■ **Data for the task**
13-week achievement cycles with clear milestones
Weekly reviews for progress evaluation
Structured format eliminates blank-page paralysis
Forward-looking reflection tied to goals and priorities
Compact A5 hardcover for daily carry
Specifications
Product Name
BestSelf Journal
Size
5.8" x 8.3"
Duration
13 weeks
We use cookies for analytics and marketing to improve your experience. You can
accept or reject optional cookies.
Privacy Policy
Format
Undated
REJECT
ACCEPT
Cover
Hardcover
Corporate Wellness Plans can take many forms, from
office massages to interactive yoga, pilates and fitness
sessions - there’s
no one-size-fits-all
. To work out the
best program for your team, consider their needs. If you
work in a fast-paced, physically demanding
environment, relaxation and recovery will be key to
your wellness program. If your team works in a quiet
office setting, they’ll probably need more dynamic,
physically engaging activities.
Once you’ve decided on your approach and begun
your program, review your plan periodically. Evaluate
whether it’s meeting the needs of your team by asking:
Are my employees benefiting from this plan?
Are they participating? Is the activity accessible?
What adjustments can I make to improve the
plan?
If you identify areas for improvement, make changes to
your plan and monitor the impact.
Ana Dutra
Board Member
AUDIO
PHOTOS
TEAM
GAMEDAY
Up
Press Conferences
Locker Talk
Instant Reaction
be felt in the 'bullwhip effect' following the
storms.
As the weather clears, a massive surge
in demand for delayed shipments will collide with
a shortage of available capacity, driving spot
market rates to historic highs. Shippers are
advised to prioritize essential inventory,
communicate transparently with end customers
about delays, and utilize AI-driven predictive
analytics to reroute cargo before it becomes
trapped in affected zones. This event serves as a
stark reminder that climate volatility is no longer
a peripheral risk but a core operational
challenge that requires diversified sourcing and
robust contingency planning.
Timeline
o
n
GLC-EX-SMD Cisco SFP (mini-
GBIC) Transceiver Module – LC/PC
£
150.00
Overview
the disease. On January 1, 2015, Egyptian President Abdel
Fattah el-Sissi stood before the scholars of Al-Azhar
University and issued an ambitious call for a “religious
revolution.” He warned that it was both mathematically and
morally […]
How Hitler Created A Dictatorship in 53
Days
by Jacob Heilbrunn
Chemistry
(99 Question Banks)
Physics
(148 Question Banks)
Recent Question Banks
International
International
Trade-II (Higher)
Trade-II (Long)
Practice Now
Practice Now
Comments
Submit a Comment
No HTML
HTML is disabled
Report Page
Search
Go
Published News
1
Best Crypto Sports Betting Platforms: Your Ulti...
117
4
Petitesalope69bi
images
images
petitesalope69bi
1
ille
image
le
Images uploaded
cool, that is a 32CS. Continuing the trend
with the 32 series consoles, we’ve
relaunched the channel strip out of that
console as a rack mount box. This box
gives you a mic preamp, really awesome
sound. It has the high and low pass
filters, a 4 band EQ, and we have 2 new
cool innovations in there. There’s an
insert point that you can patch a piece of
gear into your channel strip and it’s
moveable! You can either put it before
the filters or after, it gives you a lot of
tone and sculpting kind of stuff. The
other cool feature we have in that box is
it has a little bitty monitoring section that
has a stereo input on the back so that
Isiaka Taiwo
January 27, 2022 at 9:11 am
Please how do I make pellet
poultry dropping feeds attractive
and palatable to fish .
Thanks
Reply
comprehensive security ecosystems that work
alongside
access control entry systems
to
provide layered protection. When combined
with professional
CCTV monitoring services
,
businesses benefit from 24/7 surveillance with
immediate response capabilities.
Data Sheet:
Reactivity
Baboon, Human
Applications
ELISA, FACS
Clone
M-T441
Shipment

■ **Task to complete**
Return the material in full, restating each entry word for word.

■ **Answer box**
13-week achievement cycles with clear milestones
Weekly reviews for progress evaluation
Structured format eliminates blank-page paralysis
Forward-looking reflection tied to goals and priorities
Compact A5 hardcover for daily carry
Specifications
Product Name
BestSelf Journal
Size
5.8" x 8.3"
Duration
13 weeks
We use cookies for analytics and marketing to improve your experience. You can
accept or reject optional cookies.
Privacy Policy
Format
Undated
REJECT
ACCEPT
Cover
Hardcover
Corporate Wellness Plans can take many forms, from
office massages to interactive yoga, pilates and fitness
sessions - there’s
no one-size-fits-all
. To work out the
best program for your team, consider their needs. If you
work in a fast-paced, physically demanding
environment, relaxation and recovery will be key to
your wellness program. If your team works in a quiet
office setting, they’ll probably need more dynamic,
physically engaging activities.
Once you’ve decided on your approach and begun
your program, review your plan periodically. Evaluate
whether it’s meeting the needs of your team by asking:
Are my employees benefiting from this plan?
Are they participating? Is the activity accessible?
What adjustments can I make to improve the
plan?
If you identify areas for improvement, make changes to
your plan and monitor the impact.
Ana Dutra
Board Member
AUDIO
PHOTOS
TEAM
GAMEDAY
Up
Press Conferences
Locker Talk
Instant Reaction
be felt in the 'bullwhip effect' following the
storms.
As the weather clears, a massive surge
in demand for delayed shipments will collide with
a shortage of available capacity, driving spot
market rates to historic highs. Shippers are
advised to prioritize essential inventory,
communicate transparently with end customers
about delays, and utilize AI-driven predictive
analytics to reroute cargo before it becomes
trapped in affected zones. This event serves as a
stark reminder that climate volatility is no longer
a peripheral risk but a core operational
challenge that requires diversified sourcing and
robust contingency planning.
Timeline
o
n
GLC-EX-SMD Cisco SFP (mini-
GBIC) Transceiver Module – LC/PC
£
150.00
Overview
the disease. On January 1, 2015, Egyptian President Abdel
Fattah el-Sissi stood before the scholars of Al-Azhar
University and issued an ambitious call for a “religious
revolution.” He warned that it was both mathematically and
morally […]
How Hitler Created A Dictatorship in 53
Days
by Jacob Heilbrunn
Chemistry
(99 Question Banks)
Physics
(148 Question Banks)
Recent Question Banks
International
International
Trade-II (Higher)
Trade-II (Long)
Practice Now
Practice Now
Comments
Submit a Comment
No HTML
HTML is disabled
Report Page
Search
Go
Published News
1
Best Crypto Sports Betting Platforms: Your Ulti...
117
4
Petitesalope69bi
images
images
petitesalope69bi
1
ille
image
le
Images uploaded
cool, that is a 32CS. Continuing the trend
with the 32 series consoles, we’ve
relaunched the channel strip out of that
console as a rack mount box. This box
gives you a mic preamp, really awesome
sound. It has the high and low pass
filters, a 4 band EQ, and we have 2 new
cool innovations in there. There’s an
insert point that you can patch a piece of
gear into your channel strip and it’s
moveable! You can either put it before
the filters or after, it gives you a lot of
tone and sculpting kind of stuff. The
other cool feature we have in that box is
it has a little bitty monitoring section that
has a stereo input on the back so that
Isiaka Taiwo
January 27, 2022 at 9:11 am
Please how do I make pellet
poultry dropping feeds attractive
and palatable to fish .
Thanks
Reply
comprehensive security ecosystems that work
alongside
access control entry systems
to
provide layered protection. When combined
with professional
CCTV monitoring services
,
businesses benefit from 24/7 surveillance with
immediate response capabilities.
Data Sheet:
Reactivity
Baboon, Human
Applications
ELISA, FACS
Clone
M-T441
Shipment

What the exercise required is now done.